Owen continued. “I don’t blame God for any of this but I can use some help.”

“What do you need?”

“I need to know… what happened on that day… why was I in that warehouse… how did I end up leading those agents and civilians to their death.”

“That is asking a lot Owen. I am sure God will lead you to where you need to be but that will take time. You need to remember that what happens is part of God’s purpose. While you said that you don’t blame God, have you considered that maybe God does not feel you are ready to know all of that yet?”

“I have considered that and that this is all a test. Do you think that it could be one?”

“In the sense that God is watching you working to overcome this trial? Yes. God did not cause this to happen; that was the work of man.”

The priest continued, “You need to have faith; faith in God. By facing this trial, you will find your faith in yourself come back. You will see that these trials will come to an end.”

After his confession, Owen finished his run. When Owen returned to his apartment, he spotted a business card stuck in the door jamb. Owen took it and looked. It was from Agent Jones. On it, she wrote her phone number and “Remember, even a storm will come to an end.” He stood there for a moment trying to remember if he was supposed to call her.

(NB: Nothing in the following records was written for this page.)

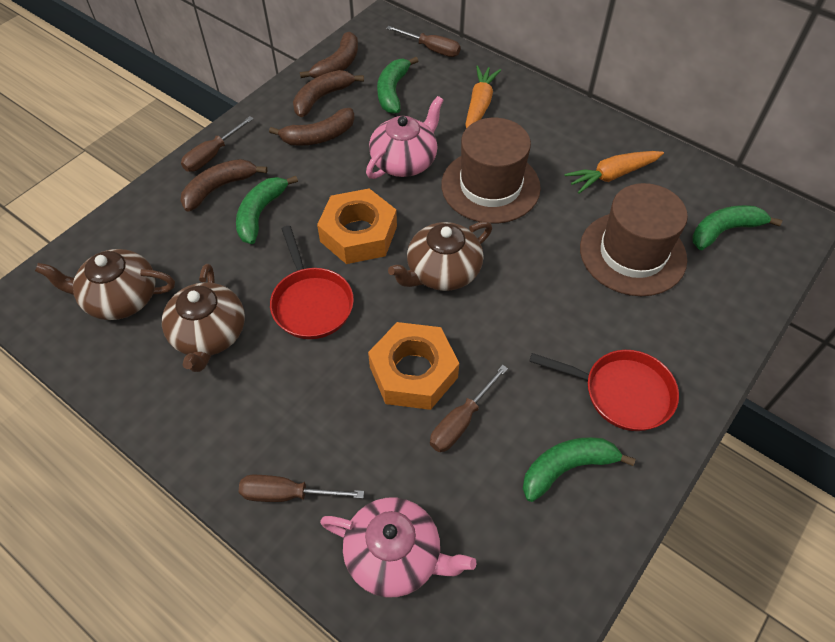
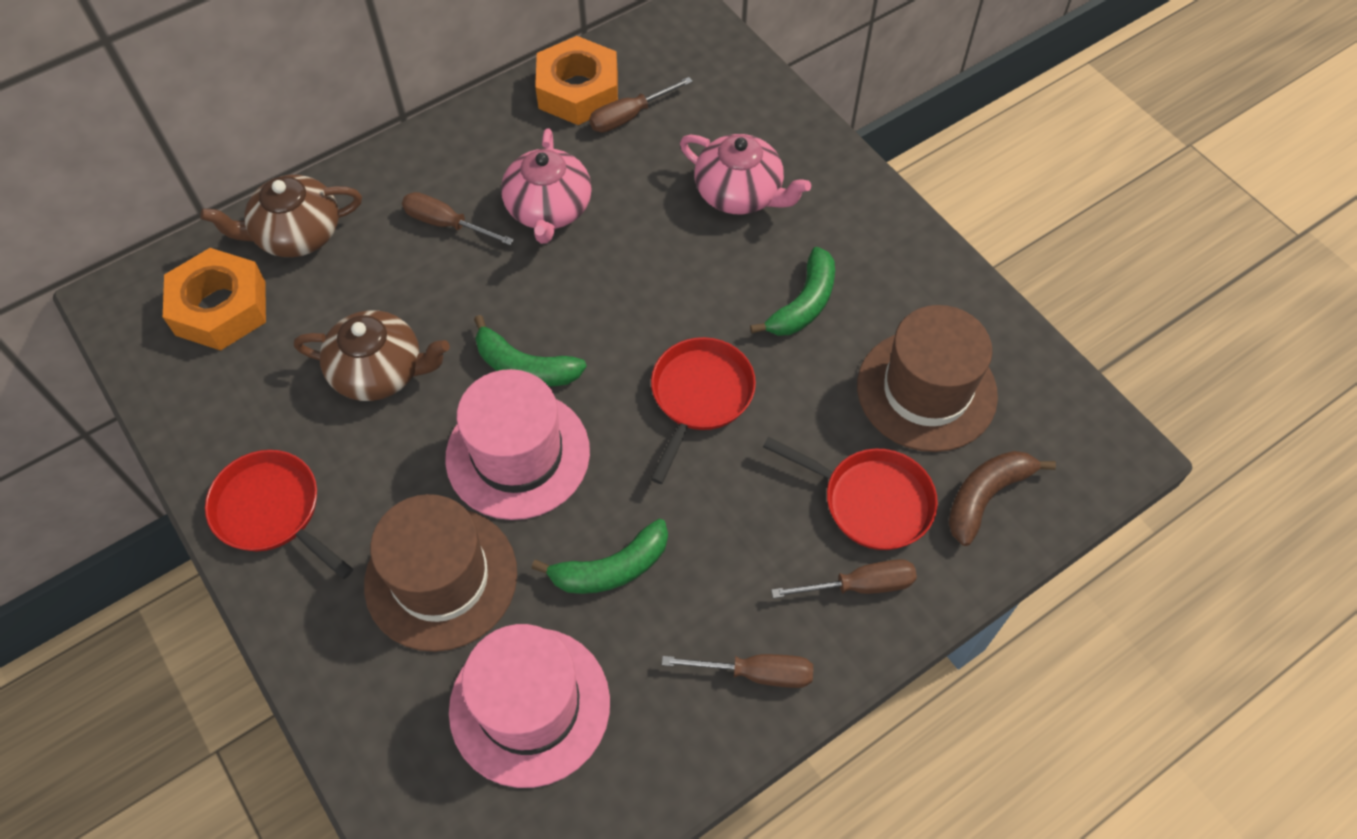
brown banana: [181,159,267,212] [269,108,355,146] [293,70,364,117] [300,32,358,78] = 4 -> [948,451,1056,546] = 1
brown teapot: [35,249,175,320] [162,264,245,372] [388,221,492,291] = 3 -> [201,175,362,257] [294,310,450,401] = 2
green banana: [236,176,298,244] [377,57,418,114] [523,437,636,502] [692,205,782,250] = 4 -> [474,315,587,386] [532,519,668,594] [750,247,835,336] = 3
orange carrot: [465,65,501,128] [564,151,664,194] = 2 -> none = 0
pink hat: none = 0 -> [445,369,590,520] [449,624,610,788] = 2
red pan: [270,226,354,339] [529,350,679,431] = 2 -> [205,450,353,579] [650,337,756,484] [763,437,938,550] = 3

He decided to that he should at least let her know that he was okay.

He opened the door and placed the keys on the pass through. He looked at the mess and decided that the call will have to wait. He walked over to the table and sat it upright, knelt, and started organizing and stacking papers. After a few moments, he stopped and reached for a nearby box, and started neatly placing the papers in it.

As he was finishing the cleaning of the room, his cell phone rang. He pulled it out his pocket. “Hello?”

“Agent Holt, Assistant Director Stone has a package for you. Would you be available to pick it up tomorrow morning?”